第8章:ガルガン山の火竜

第46話:ガルガン山の火竜

(※ガルガン山/頂上の火口)


「全くドワーフのしつこさと言ったらイヤになりますね。」


その影は、火口の中の岩陰で眠る、巨大な火竜を見下ろして独り言を呟く。


「でも、王の命令で先にこちらの領域に忍び込み、アナタを起こした甲斐がありました。」


「さあ、もうひと働きお願いします。ドワーフを絶滅させるのです。」


影が黒いオーラを放つと、巨大な火竜の目がギョロッと見開き、ギョロギョロと辺りを見渡した。

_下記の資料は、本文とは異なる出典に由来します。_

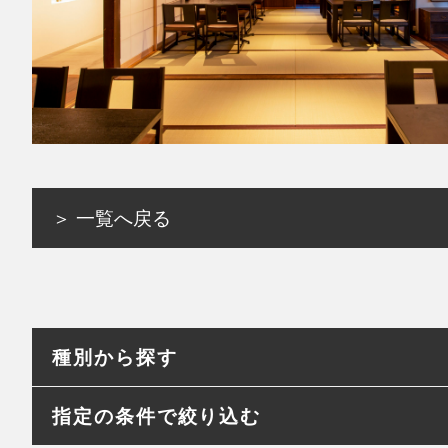
＞ 一覧へ戻る
種別から探す
指定の条件で絞り込む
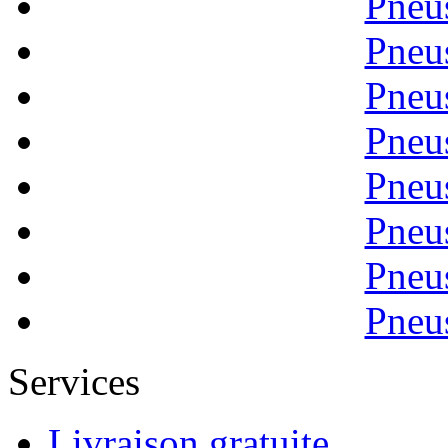
Pneu
Pneu
Pneu
Pneu
Pneu
Pneu
Pneu
Pneu
Services
Livraison gratuite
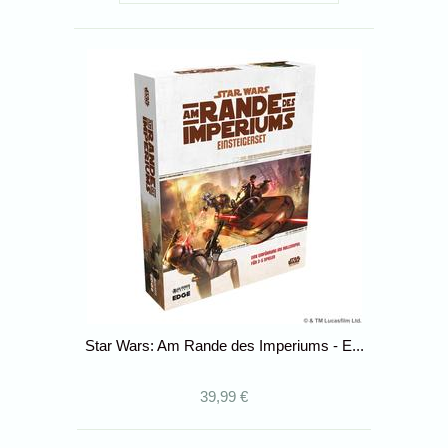
Star Wars: Am Rande des Imperiums - E...
39,99 €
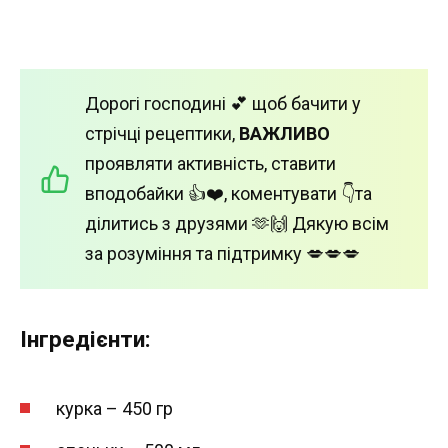
Дорогі господині 💕 щоб бачити у
стрічці рецептики,
ВАЖЛИВО
проявляти активність, ставити
вподобайки 👍❤️, коментувати 👇та
ділитись з друзями 🫶🙌 Дякую всім
за розуміння та підтримку 💋💋💋
Інгредієнти:
курка – 450 гр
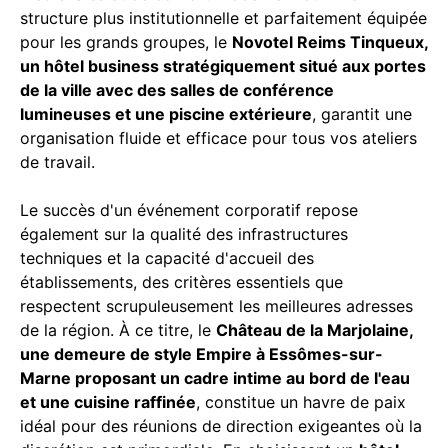
structure plus institutionnelle et parfaitement équipée
pour les grands groupes, le
Novotel Reims Tinqueux,
un hôtel business stratégiquement situé aux portes
de la ville avec des salles de conférence
lumineuses et une piscine extérieure
, garantit une
organisation fluide et efficace pour tous vos ateliers
de travail.
Le succès d'un événement corporatif repose
également sur la qualité des infrastructures
techniques et la capacité d'accueil des
établissements, des critères essentiels que
respectent scrupuleusement les meilleures adresses
de la région. À ce titre, le
Château de la Marjolaine,
une demeure de style Empire à Essômes-sur-
Marne proposant un cadre intime au bord de l'eau
et une cuisine raffinée
, constitue un havre de paix
idéal pour des réunions de direction exigeantes où la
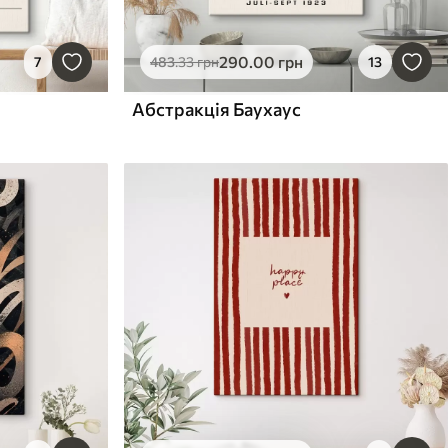
290
.00
грн
7
483
.33
грн
13
Абстракція Баухаус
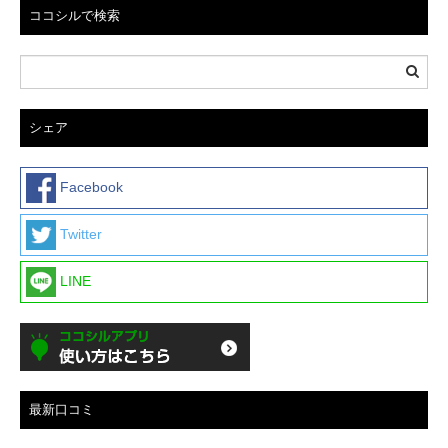
ココシルで検索
シェア
Facebook
Twitter
LINE
最新口コミ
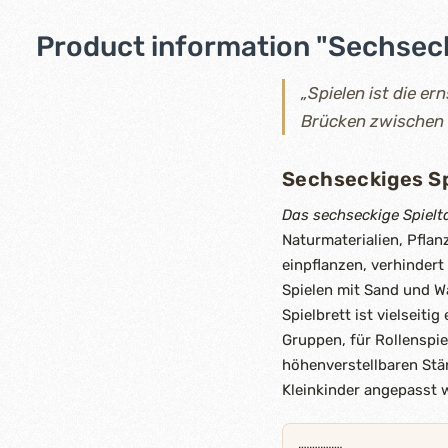
Product information "Sechsecki
„Spielen ist die e
Brücken zwischen P
Sechseckiges Spi
Das sechseckige Spielt
Naturmaterialien, Pfl
einpflanzen, verhindert
Spielen mit Sand und Wa
Spielbrett ist vielseiti
Gruppen, für Rollenspi
höhenverstellbaren St
Kleinkinder angepasst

眠りを邪魔された巨大な火竜は、影に向かって大きく咆哮ほうこうする。


火口の岩場が衝撃で大きく揺れた。


その火竜は、自分の体長よりも巨大な翼を大きく羽ばたかせ、火口の入口へと浮かび上がった。


◇◇◇◇◇◇◇◇◇◇◇◇◇◇◇◇◇◇◇◇◇◇


(※ガルガン山/麓のドワーフの街)


「これは・・・」


僕はその風景をみて言葉を失った。


破壊される前は、それはそれはキレイで近代的だったと思われるその街は、今はほとんどが廃墟と化している。


建物は崩れ、瓦礫の山が至る所に積み上げられている。


そして人の気配がほとんどない。


まさかドワーフ族はみんな・・・。


「ここまでとは・・・」


ローザさんの表情が厳しくなる。


「生存者がいるかもしれないわ!まずは、街の中を探しましょう。」


ユラさんが声をあげる。


その時・・・・


「ギャアアアアアアア!」


とてつもない大きな咆哮が辺りに響く。


「なっ、なに?」


ミナさんが叫ぶ。


まさか・・・!!!


これは!!!!


空を見上げると、40〜50mはあろう巨大な赤いドラゴンが、僕たちの真上を通過していった。


フレアドラゴン!!!!


フレアドラゴンが通過した後、強風が僕たちを襲う。


「あれが・・・フレアドラゴン・・・、なんて大きいんだ・・・」


僕は唖然として声を漏らす。


「あんなのどうするってのよ・・・」


ミナさんが呟く。


「ちっ、うちの旦那は一体どこにいったんだい!」


ローザさんが叫んだ。


フレアドラゴンは、大きく旋回して僕たちの方に向かってくる。


まさか、僕たちを襲うつもりなのか!!!


「来るわよ!みんな建物の影に隠れて!!!」


アマゾネスたちに向かって、ユラさんが叫んだ。


僕たちは散り散りになって、建物の影に身を潜める。


「ギャオオオオオオン!!!」


フレアドラゴンは、大きな口を開けて、辺り一面に炎のブレスを吐き散らす。


「ぐうううっ!!!なんて熱さだ!!」


僕が隠れるすぐ横の道をフレアドラゴンの炎のブレスが焼き尽くす。


再び、僕らの上空を通過し、大きく旋回する。


「また来るわ!!」


ミナさんが叫ぶ!


その時、物陰からローザさんが飛び出して、フレアドラゴンに向かって大きな斧を構える。


「かかってこい!この赤トカゲ!」


「バカッ!!!戦士一人でどうにかできるレベルじゃないわよ!!!」


ユラさんが、ローザさんの元に走り寄る。


その時・・・


ドゴーーーン!!!


大きな爆発音が起こった。


そしてフレアドラゴンが炎に包まれている。


「ギャアアアアアア!!!」


空中に浮かび、咆哮をあげるフレアドラゴン。


次々と大きな弾がフレアドラゴンに直撃し、大きな爆煙をあげる。


「これは・・・、一体!!!!」


「ギャアアアアアア!!!」


フレアドラゴンは、また大きく旋回し、再び火口の方に飛び去っていった。


「あの爆発は一体・・・・」


僕らはフレアドラゴンの飛び去る空をしばらく眺めた。